* **What you have to do**: Rewrite the lines as a numbered list without blank lines, starting at the line that contains "kingdom: Fungi" and continuing through the end of the items.

[Stored entries]
= = = =

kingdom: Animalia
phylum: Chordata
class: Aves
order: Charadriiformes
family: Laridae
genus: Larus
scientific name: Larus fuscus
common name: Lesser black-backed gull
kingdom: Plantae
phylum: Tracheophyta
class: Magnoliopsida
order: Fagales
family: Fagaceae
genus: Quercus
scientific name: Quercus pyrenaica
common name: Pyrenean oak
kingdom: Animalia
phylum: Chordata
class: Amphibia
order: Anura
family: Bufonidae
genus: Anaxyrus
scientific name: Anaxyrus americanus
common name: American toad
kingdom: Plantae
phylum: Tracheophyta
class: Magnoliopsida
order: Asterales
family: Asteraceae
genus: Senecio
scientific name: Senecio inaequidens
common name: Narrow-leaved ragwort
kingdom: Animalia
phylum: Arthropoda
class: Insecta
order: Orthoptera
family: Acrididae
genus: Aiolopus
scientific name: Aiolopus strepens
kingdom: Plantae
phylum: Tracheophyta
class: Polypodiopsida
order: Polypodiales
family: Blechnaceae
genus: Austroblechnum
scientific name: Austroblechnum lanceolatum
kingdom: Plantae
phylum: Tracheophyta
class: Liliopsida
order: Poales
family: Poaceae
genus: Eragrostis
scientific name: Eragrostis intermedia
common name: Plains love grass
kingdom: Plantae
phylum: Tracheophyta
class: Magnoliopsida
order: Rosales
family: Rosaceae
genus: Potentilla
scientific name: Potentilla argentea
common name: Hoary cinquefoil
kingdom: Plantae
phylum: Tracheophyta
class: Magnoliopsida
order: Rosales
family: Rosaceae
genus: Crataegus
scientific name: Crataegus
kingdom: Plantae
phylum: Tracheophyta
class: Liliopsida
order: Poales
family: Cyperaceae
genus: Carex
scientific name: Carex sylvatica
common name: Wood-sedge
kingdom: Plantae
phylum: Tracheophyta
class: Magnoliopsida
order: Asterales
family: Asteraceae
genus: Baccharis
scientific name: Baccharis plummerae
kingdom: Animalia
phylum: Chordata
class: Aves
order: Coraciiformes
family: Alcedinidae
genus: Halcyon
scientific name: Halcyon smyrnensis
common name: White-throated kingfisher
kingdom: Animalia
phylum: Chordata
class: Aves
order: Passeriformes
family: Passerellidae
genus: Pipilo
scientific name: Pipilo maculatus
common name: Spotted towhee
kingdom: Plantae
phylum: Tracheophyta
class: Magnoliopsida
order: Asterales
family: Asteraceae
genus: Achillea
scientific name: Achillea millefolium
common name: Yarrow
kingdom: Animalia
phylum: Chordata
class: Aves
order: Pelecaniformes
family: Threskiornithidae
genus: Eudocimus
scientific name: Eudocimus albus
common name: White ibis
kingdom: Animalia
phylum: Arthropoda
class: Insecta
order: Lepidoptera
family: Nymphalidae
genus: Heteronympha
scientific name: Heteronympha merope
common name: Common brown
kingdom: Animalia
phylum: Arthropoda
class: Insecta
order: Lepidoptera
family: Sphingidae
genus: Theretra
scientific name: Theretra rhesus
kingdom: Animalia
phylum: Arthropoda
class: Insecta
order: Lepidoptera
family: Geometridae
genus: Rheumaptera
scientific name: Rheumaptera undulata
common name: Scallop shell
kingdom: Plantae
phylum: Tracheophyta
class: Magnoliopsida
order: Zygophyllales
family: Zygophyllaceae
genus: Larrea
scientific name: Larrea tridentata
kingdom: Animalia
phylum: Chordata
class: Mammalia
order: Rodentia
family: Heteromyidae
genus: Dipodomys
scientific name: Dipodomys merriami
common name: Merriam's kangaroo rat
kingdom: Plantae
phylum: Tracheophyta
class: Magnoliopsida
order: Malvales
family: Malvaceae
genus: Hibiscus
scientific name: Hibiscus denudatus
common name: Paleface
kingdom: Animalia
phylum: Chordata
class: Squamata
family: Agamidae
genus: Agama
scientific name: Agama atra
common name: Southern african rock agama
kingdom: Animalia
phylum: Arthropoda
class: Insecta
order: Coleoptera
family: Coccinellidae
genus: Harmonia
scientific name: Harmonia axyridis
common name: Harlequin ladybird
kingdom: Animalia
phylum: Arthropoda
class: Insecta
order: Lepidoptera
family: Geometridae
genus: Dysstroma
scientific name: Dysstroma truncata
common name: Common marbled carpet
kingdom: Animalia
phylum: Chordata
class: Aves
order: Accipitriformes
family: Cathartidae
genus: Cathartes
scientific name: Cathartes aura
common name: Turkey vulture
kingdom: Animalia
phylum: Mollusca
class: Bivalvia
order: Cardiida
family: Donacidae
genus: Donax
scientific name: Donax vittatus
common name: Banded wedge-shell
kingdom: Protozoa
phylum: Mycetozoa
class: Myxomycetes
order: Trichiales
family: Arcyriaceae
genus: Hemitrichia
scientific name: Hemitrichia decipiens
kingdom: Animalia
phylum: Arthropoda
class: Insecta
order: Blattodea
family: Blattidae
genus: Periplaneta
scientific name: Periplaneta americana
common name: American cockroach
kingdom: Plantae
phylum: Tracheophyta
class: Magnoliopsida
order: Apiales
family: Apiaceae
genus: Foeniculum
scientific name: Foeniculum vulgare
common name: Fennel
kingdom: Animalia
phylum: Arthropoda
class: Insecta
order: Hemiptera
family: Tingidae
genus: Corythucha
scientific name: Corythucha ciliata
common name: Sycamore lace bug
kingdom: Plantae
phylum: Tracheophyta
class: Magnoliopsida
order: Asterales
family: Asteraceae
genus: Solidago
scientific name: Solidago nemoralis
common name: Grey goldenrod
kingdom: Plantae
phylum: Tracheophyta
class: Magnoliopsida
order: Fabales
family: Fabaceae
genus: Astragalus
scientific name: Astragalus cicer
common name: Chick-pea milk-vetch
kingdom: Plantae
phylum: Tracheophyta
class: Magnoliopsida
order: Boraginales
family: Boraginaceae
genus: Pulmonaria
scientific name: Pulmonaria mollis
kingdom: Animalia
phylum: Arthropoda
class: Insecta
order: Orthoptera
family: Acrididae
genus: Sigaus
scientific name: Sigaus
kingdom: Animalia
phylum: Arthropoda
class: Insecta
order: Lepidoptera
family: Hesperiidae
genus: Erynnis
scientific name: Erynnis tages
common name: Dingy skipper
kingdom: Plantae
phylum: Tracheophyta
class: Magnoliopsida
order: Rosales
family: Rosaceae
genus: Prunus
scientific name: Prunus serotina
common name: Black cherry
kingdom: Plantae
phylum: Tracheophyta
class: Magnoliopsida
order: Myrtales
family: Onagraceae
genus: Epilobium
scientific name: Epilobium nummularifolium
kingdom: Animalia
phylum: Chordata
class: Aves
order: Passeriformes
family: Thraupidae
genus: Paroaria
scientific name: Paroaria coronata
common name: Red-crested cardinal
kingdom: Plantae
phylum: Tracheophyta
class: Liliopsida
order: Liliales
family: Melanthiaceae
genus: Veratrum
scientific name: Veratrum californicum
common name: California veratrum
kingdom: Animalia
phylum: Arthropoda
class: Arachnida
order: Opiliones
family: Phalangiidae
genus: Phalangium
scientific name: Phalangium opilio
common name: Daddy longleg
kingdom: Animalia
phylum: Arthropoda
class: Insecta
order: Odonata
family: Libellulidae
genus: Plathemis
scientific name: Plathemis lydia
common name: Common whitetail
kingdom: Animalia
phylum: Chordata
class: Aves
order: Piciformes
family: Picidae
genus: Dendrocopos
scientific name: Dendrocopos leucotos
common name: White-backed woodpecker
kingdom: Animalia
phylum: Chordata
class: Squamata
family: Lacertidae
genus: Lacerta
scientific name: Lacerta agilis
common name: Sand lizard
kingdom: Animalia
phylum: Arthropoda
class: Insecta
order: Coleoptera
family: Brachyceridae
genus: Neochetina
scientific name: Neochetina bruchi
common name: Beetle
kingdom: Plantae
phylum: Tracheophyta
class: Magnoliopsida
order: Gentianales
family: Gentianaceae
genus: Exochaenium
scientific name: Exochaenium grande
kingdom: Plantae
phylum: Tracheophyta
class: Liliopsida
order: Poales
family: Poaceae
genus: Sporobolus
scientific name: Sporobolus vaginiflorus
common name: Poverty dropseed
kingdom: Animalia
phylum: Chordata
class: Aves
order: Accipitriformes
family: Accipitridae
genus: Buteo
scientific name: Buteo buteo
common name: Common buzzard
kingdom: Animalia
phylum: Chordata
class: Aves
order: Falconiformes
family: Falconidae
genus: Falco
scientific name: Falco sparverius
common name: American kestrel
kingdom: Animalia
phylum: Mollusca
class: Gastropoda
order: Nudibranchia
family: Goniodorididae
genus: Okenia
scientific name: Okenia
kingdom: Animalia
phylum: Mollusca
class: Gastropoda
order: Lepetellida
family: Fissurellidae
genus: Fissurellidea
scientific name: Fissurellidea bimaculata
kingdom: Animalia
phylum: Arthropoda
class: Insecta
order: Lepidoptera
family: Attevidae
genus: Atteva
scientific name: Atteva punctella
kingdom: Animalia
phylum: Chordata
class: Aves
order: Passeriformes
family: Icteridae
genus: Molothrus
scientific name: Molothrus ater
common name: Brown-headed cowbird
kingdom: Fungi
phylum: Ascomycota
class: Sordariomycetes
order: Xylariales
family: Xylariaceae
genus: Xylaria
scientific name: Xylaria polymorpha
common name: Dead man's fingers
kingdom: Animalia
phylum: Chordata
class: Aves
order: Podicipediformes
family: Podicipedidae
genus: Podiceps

= = = =

* **Result for this exercise**:
1. kingdom: Fungi
2. phylum: Ascomycota
3. class: Sordariomycetes
4. order: Xylariales
5. family: Xylariaceae
6. genus: Xylaria
7. scientific name: Xylaria polymorpha
8. common name: Dead man's fingers
9. kingdom: Animalia
10. phylum: Chordata
11. class: Aves
12. order: Podicipediformes
13. family: Podicipedidae
14. genus: Podiceps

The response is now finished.